The current required to be passed through a solenoid of 15 cm length and 60 turns in order to demagnetize a bar magnet of magnetic intensity \(2.4 × 10^3Am^{−1}\) is A.

Answer 1

Correct Answer: 6

Step 1: Formula for Magnetic Intensity

The magnetic intensity \( H \) inside a solenoid is given by:

\[ H = \frac{N I}{l} \]

Where:

• \( N \): Number of turns (60)
• \( I \): Current in Amperes
• \( l \): Length of the solenoid (15 cm = 0.15 m)

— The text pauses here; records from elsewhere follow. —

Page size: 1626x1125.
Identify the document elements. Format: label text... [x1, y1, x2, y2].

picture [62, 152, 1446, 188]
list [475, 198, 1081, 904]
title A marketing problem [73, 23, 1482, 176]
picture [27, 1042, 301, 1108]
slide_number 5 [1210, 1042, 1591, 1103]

Step 2: Rearrange to Solve for \( I \)

Rearrange the formula to solve for \( I \):

\[ I = \frac{H l}{N} \]

Step 3: Substitute the Values

Substitute \( H = 2.4 \times 10^3 \, \text{A/m} \), \( l = 0.15 \, \text{m} \), and \( N = 60 \):

\[ I = \frac{(2.4 \times 10^3)(0.15)}{60} \]

Simplify the expression:

\[ I = \frac{360}{60} = 6 \, \text{A} \]

Final Answer:

The current required to demagnetize the bar magnet is \( 6 \, \text{A}. \)